Member Reviews
Initially, I admired this novel for older children and young adults because it dared to go places that few kids’ books do. The sympathetic protagonist, Edgar, appears to be a child with fetal alcohol syndrome. His mother, Stephanie, is mess. She works unskilled jobs (bartending and waitressing), drinks too much, lies, sponges off others, and can’t manage very long without a man—sometimes any man will do. As the novel opens, she and Edgar are fleeing the Toronto home of her latest boyfriend, Roger. He’s not the worst of the guys she’s been with, but she will later have no scruples about telling horror stories about his treatment of her in order to cultivate the next man’s sympathy.
A friend of a friend has advised her of a house-sitting opportunity in Dawson City, Yukon. Stephanie declares to her young son that she’s eager to remake herself in an entirely new place. She tries to sell Edgar on the relocation by promising him that he will be caring for a dog, Benjamin—something that greatly excites the boy. Once they’ve arrived in the northern Canadian city, Edgar bonds immediately with the large elderly dog. He communicates easily (and sophisticatedly) with Benjamin and finds it increasingly difficult to communicate normally with other humans in their language. Instead, he produces barks and whines, and is only able to get more complex ideas across to people by writing on a notepad.
Before Edgar becomes an almost completely dog-identified-boy (for lack of a better way of putting it), he and his mother are befriended by their neighbour, Ceese, and his school-aged daughter, Caroline. Ceese has a lovely girlfriend, Victoria, whom Edgar loves almost immediately. Knowing his mother’s patterns well, Edgar anticipates that Stephanie will prove to be a destructive force in the couple’s relationship. Determined to do his best to prevent her ruining things yet again, one cold night he makes a rash and dangerous decision—one that involves the dog, Benjamin.

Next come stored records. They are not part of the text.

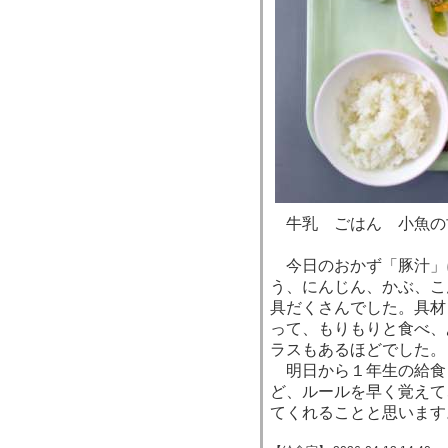
牛乳 ごはん 小魚の
今日のおかず「豚汁」
う、にんじん、かぶ、こ
具だくさんでした。具材
って、もりもりと食べ、
ラスもあるほどでした。
明日から１年生の給食
ど、ルールを早く覚えて
てくれることと思います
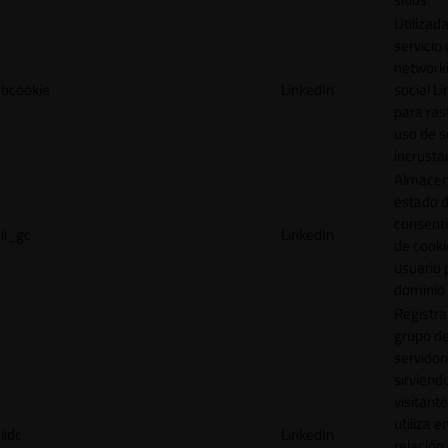
Utilizada
servicio
network
bcookie
LinkedIn
social L
para ras
uso de s
incrusta
Almacen
estado 
consent
li_gc
LinkedIn
de cooki
usuario 
dominio 
Registra
grupo d
servidor
sirviendo
visitante
utiliza e
lidc
LinkedIn
relación 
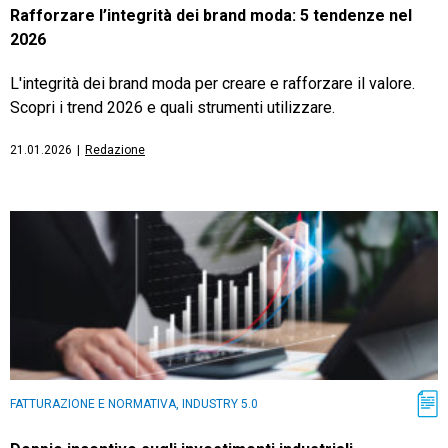
Rafforzare l’integrità dei brand moda: 5 tendenze nel
2026
L'integrità dei brand moda per creare e rafforzare il valore.
Scopri i trend 2026 e quali strumenti utilizzare.
21.01.2026
|
Redazione
FATTURAZIONE E NORMATIVA, INDUSTRY 5.0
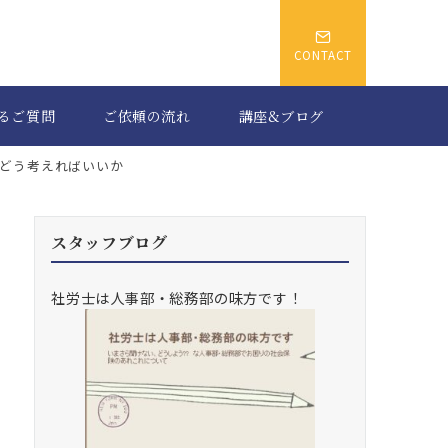
CONTACT
るご質問
ご依頼の流れ
講座&ブログ
どう考えればいいか
スタッフブログ
社労士は人事部・総務部の味方です！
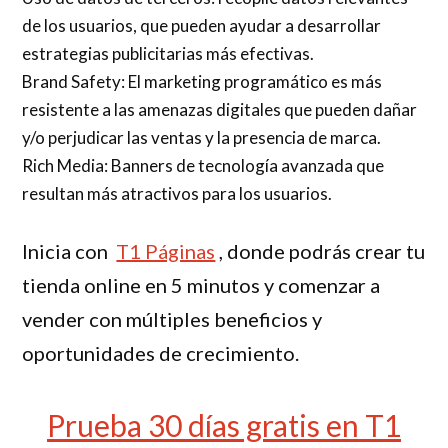
de los usuarios, que pueden ayudar a desarrollar
estrategias publicitarias más efectivas.
Brand Safety: El marketing programático es más
resistente a las amenazas digitales que pueden dañar
y/o perjudicar las ventas y la presencia de marca.
Rich Media: Banners de tecnología avanzada que
resultan más atractivos para los usuarios.
Inicia con
T1 Páginas
, donde podrás crear tu
tienda online en 5 minutos y comenzar a
vender con múltiples beneficios y
oportunidades de crecimiento.
Prueba 30 días gratis en T1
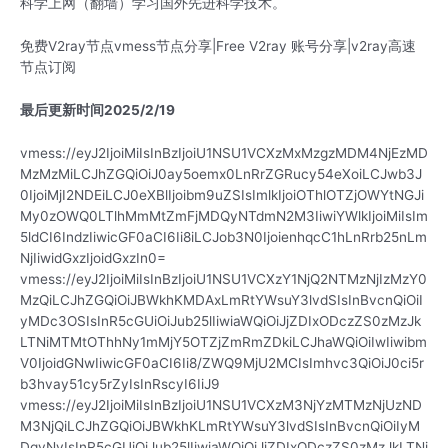
科学上网（翻墙）学习国外先进科学技术。
免费V2ray节点vmess节点分享|Free V2ray 账号分享|v2ray高速
节点订阅
最后更新时间2025/2/19
vmess://eyJ2IjoiMiIsInBzIjoiU1NSU1VCXzMxMzgzMDM4NjEzMD
MzMzMiLCJhZGQiOiJ0ay5oemx0LnRrZGRucy54eXoiLCJwb3J
0IjoiMjI2NDEiLCJ0eXBlIjoibm9uZSIsImlkIjoiOThlOTZjOWYtNGJi
My0zOWQ0LTlhMmMtZmFjMDQyNTdmN2M3IiwiYWlkIjoiMiIsIm
5ldCI6IndzIiwicGF0aCI6Ii8iLCJob3N0IjoienhqcC1hLnRrb25nLm
NjIiwidGxzIjoidGxzIn0=
vmess://eyJ2IjoiMiIsInBzIjoiU1NSU1VCXzY1NjQ2NTMzNjIzMzY0
MzQiLCJhZGQiOiJBWkhKMDAxLmRtYWsuY3lvdSIsInBvcnQiOiI
yMDc3OSIsInR5cGUiOiJub25lIiwiaWQiOiJjZDIxODczZS0zMzJk
LTNiMTMtOThhNy1mMjY5OTZjZmRmZDkiLCJhaWQiOiIwIiwibm
V0IjoidGNwIiwicGF0aCI6Ii8/ZWQ9MjU2MCIsImhvc3QiOiJ0ci5r
b3hvay51cy5rZyIsInRscyI6IiJ9
vmess://eyJ2IjoiMiIsInBzIjoiU1NSU1VCXzM3NjYzMTMzNjUzND
M3NjQiLCJhZGQiOiJBWkhKLmRtYWsuY3lvdSIsInBvcnQiOiIyM
DgyNyIsInR5cGUiOiJub25lIiwiaWQiOiJjZDIxODczZS0zMzJkLTNi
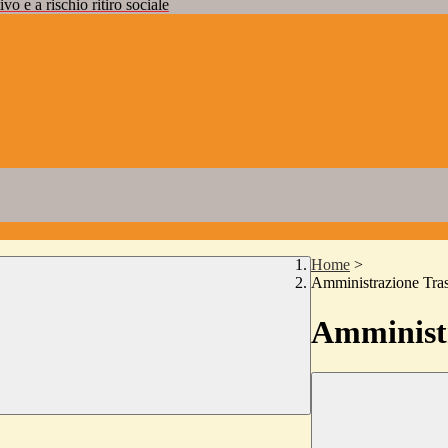
vo e a rischio ritiro sociale
Home
>
Amministrazione Tra
Amministr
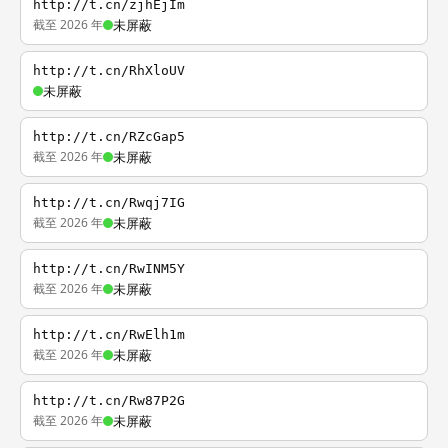
http://t.cn/zjhEjIm
截至 2026 年
未屏蔽
http://t.cn/RhXloUV
未屏蔽
http://t.cn/RZcGap5
截至 2026 年
未屏蔽
http://t.cn/Rwqj7IG
截至 2026 年
未屏蔽
http://t.cn/RwINM5Y
截至 2026 年
未屏蔽
http://t.cn/RwElh1m
截至 2026 年
未屏蔽
http://t.cn/Rw87P2G
截至 2026 年
未屏蔽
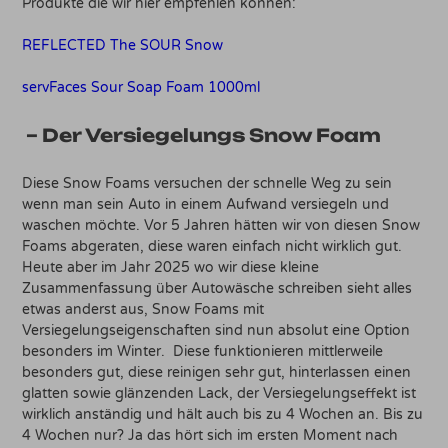
Produkte die wir hier empfehlen können:
REFLECTED The SOUR Snow
servFaces Sour Soap Foam 1000ml
– Der Versiegelungs Snow Foam
Diese Snow Foams versuchen der schnelle Weg zu sein
wenn man sein Auto in einem Aufwand versiegeln und
waschen möchte. Vor 5 Jahren hätten wir von diesen Snow
Foams abgeraten, diese waren einfach nicht wirklich gut.
Heute aber im Jahr 2025 wo wir diese kleine
Zusammenfassung über Autowäsche schreiben sieht alles
etwas anderst aus, Snow Foams mit
Versiegelungseigenschaften sind nun absolut eine Option
besonders im Winter. Diese funktionieren mittlerweile
besonders gut, diese reinigen sehr gut, hinterlassen einen
glatten sowie glänzenden Lack, der Versiegelungseffekt ist
wirklich anständig und hält auch bis zu 4 Wochen an. Bis zu
4 Wochen nur? Ja das hört sich im ersten Moment nach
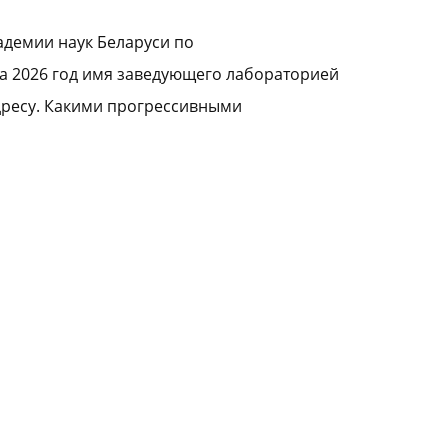
адемии наук Беларуси по
на 2026 год имя заведующего лабораторией
дресу. Какими прогрессивными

In my opinion, that part of the book, approximately the last quarter, is a total mess. Any warm feelings I may have had towards the rather peculiar narrative that is North to Benjamin went entirely south. I found the conclusion super weird—unsettling and unsatisfying. I had a wonderful experience with Cumyn’s Owen Skye series, and so did many children I know. However, as well disposed as I am towards quirky kids’ books that are not formulaic and even refuse to toe the line, I really cannot recommend this one.